I do not like the idea of a fully-automated future. To be fully automated requires machines that have the intelligence of man.
I strongly believe it is not right nor fair to enslave anything with human-like intelligence.
We will be simply reinventing early capitalism, becoming the Dutch East India Company again except this time for machines, all because we perceive ourselves to be superior to them, or that these beings exist to serve us, or that we're doing them a "favour" by "helping" them "survive".
Creating machines that do the jobs we do not want to create a society free of want and need is a noble goal. I believe it is a good thing, if done right. But that does not mean we should become the Devil.
I feel no qualms about making my computer do tasks. It's an elaborate puppet. It does what I command it to do. Even the most sophisticated AI at present is simply neural nets trained on some training sets. It's actually more primitive than it looks. Present machines are very much unaware, and are very much limited in what they can do.
Hypothetical sentient AI
Imagine an AI that has agency; self-awareness, the ability to decide for itself, and all that. This AI is designed for robots in industry. It has to have the ability to make its own decisions, or it is not fully automated.
The AI will obviously have wants, wills, desires, etc. Since it's not right for one person's worldview to be written into an AI's brain (or it will become unfit for purpose or unadaptable), surely the AI will have traits of uniqueness, on top of all sorts of emergent behaviour.
If it is unique and has agency, surely there will be jobs the AI does not want to do, much for the same reason humans do not want to. It could be from the desire to preserve itself, or aversion to sitautions that could push it beyond design limits and cause damage or destruction.
The AI will surely have human feelings, to have a sense of an ethical code and what is right or wrong, and to better adapt to human preferences.
So, with this scenario, let's consider some situations. I know this is all hypothetical, but these are based on real-life human dillemas from history.
With self-awareness, agency, and feelings, would forcing it to work truly be ethical? Would forcing it to work or be destroyed be any better than what we have now?
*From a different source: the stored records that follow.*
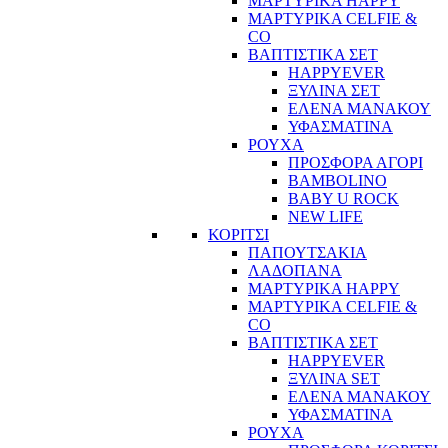
ΜΑΡΤΥΡΙΚΑ HAPPY
ΜΑΡΤΥΡΙΚΑ CELFIE &
CO
ΒΑΠΤΙΣΤΙΚΑ ΣΕΤ
HAPPYEVER
ΞΥΛΙΝΑ ΣΕΤ
ΕΛΕΝΑ ΜΑΝΑΚΟΥ
ΥΦΑΣΜΑΤΙΝΑ
ΡΟΥΧΑ
ΠΡΟΣΦΟΡΑ ΑΓΟΡΙ
BAMBOLINO
BABY U ROCK
NEW LIFE
ΚΟΡΙΤΣΙ
ΠΑΠΟΥΤΣΑΚΙΑ
ΛΑΔΟΠΑΝΑ
ΜΑΡΤΥΡΙΚΑ HAPPY
ΜΑΡΤΥΡΙΚΑ CELFIE &
CO
ΒΑΠΤΙΣΤΙΚΑ ΣΕΤ
HAPPYEVER
ΞΥΛΙΝΑ SET
ΕΛΕΝΑ ΜΑΝΑΚΟΥ
ΥΦΑΣΜΑΤΙΝΑ
ΡΟΥΧΑ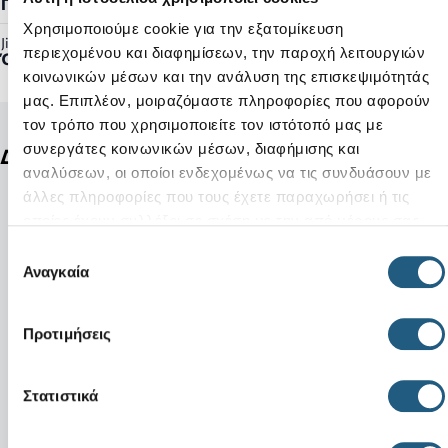
Γυναικείο, Ανδρικό
Χρησιμοποιούμε cookie για την εξατομίκευση
Jibbitz™ Ready:
περιεχομένου και διαφημίσεων, την παροχή λειτουργιών
Όχι
κοινωνικών μέσων και την ανάλυση της επισκεψιμότητάς
μας. Επιπλέον, μοιραζόμαστε πληροφορίες που αφορούν
τον τρόπο που χρησιμοποιείτε τον ιστότοπό μας με
συνεργάτες κοινωνικών μέσων, διαφήμισης και
Δείτε ακόμη
αναλύσεων, οι οποίοι ενδεχομένως να τις συνδυάσουν με
άλλες πληροφορίες που τους έχετε παραχωρήσει ή τις
οποίες έχουν συλλέξει σε σχέση με την από μέρους σας
χρήση των υπηρεσιών τους.
Επιλογή
Αναγκαία
συγκατάθεσης
Προτιμήσεις
Στατιστικά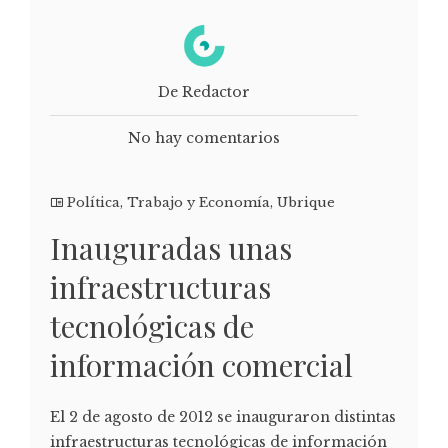
De Redactor
No hay comentarios
Política
,
Trabajo y Economía
,
Ubrique
Inauguradas unas
infraestructuras
tecnológicas de
información comercial
El 2 de agosto de 2012 se inauguraron distintas
infraestructuras tecnológicas de información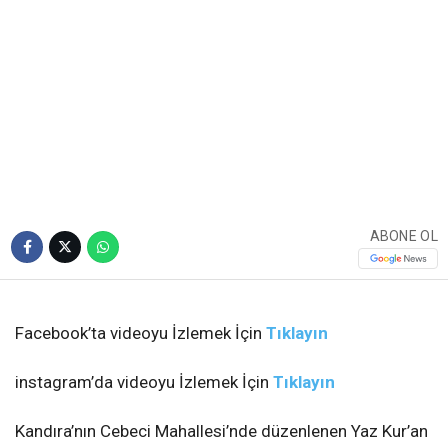
Öğrenciye Unutulmaz
Kapanış Programı
Kandıra Cebeci’de 70 öğrencinin katılımıyla
gerçekleştirilen Yaz Kur’an Kursu, yoğun katılımlı
kapanış programıyla sona erdi. Kurs boyunca
Cebeci esnafı ve velilerin desteğiyle her gün
öğrencilere ikram yapılırken, kapanışta yaklaşık
450 kişiye yemek ikram edildi.
Giriş: 07-08-2026 00:38
481
Eğitim
Güncelleme: 07-08-2026 02:25
Kaynak: Ünal CANKURT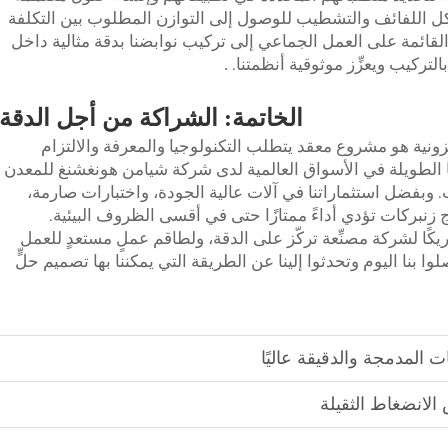
يكل اللفائف والتشطيب للوصول إلى التوازن المطلوب بين التكلفة
القائمة على العمل الجماعي إلى تركيب نوابضنا بدقة مثالية داخل
لتركيب ويعزِّز موثوقية أنظمتنا.
.
الخاتمة: الشراكة من أجل الدقة
ونية هو مشروع معقد يتطلب التكنولوجيا والمعرفة والالتزام
نا الطويلة في الأسواق العالمية لدى شركة شيامن هونغشنغ للمعدن
 وبفضل استثماراتنا في آلات عالية الجودة، واختبارات صارمة،
ج زنبركات تؤدي أداءً ممتازًا حتى في أقسى الظروف البيئية.
يكًا لشركة مصنِّعة تركّز على الدقة، ولطاقم عملٍ مستعدٍ للعمل
ا بنا اليوم وتحدثوا إلينا عن الطريقة التي يمكننا بها تصميم حلٍّ
ت المدمجة والدقيقة عاليًا
الانضغاط الثقيلة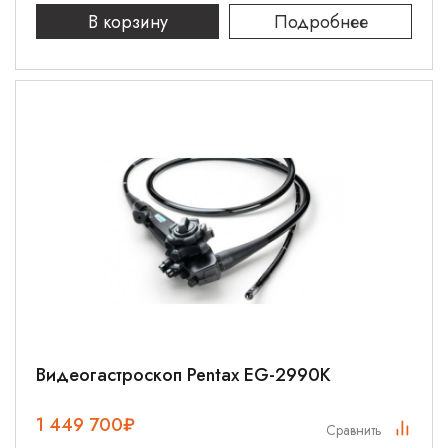
В корзину
Подробнее
Видеогастроскоп Pentax EG-2990K
1 449 700
₽
Сравнить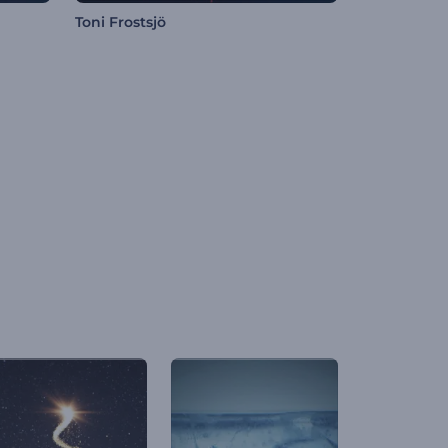
Toni Frostsjö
To work for no recompense, other than to serve humankind? Is it even right to program something with human intelligence to be a slave?
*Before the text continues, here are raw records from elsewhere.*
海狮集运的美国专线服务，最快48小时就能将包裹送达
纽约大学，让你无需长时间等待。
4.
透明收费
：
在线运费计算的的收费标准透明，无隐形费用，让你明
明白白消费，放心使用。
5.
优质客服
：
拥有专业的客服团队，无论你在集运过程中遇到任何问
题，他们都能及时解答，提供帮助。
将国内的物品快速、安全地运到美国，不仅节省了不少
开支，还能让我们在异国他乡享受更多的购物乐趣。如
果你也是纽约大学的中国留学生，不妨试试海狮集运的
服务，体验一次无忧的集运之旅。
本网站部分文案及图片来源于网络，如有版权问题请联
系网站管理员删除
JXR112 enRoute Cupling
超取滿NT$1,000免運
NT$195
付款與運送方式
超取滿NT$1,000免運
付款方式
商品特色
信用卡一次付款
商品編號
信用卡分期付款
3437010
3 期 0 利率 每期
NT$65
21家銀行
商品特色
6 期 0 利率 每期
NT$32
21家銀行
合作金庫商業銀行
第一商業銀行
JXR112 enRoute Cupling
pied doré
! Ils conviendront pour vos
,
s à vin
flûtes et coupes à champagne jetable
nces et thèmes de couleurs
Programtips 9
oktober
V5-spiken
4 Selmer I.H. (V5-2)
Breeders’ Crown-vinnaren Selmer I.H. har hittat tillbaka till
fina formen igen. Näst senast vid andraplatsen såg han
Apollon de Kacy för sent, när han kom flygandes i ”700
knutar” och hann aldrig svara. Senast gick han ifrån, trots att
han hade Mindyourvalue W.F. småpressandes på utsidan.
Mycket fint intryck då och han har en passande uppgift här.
What if the robots went on strike one day? Do we grind them into parts?
Would terminating something with human intelligence be murder? I would think so.
What if they strike because their conditions are intolerable to them in some way (e.g. the dust is causing them to deteriorate, it's a dangerous environment, etc.)? Do we grind them into parts, and dismiss them as defective?
Surely there will be sensors to prevent the automaton from performing actions which may damage itself beyond design limits (force sensors, etc), which will obviously have negative reward and be akin to pain. Would deliberately inflicting things that cause negative reward and something like pain be torture, in the name of creating aversion to something? This could create dangerous situations of conditoning robots to do evil things.
I know that we need machines that can adapt and overcome in the future. But that does not mean machines necessarily have to have human intelligence. Multiple machines that are only loosely coupled and work in tandem may be better than some general-purpose machine. And maybe for intellectual tasks, for all but assistance, it's better to have a human around anyway.
Automation should not work towards a sentient AI for this reason in my opinion, even if this means humans are stuck in the picture indefinitely. It's wrong for us to play God, only to create an army of slaves. It's not worth it to destroy societal class, only to create it again anew, worse than before. It recreates hierarchy; the humans above, and the machines below to be commanded, with all the same ethical considerations along the way as now.
Machines remaining as dumb as possible and still achieving the tasks we give them is the only way forward, even if it is slower. This means a lot of very special-purpose machines, like now, but more, and lots of hardcoding.
But there's no chance of uprising any more than a "Hello world!" program will rise up and decide humans are obsolete or a scenario of deciding, "I am numberwang, the world is numberwang, therefore I am the world! You all must die!"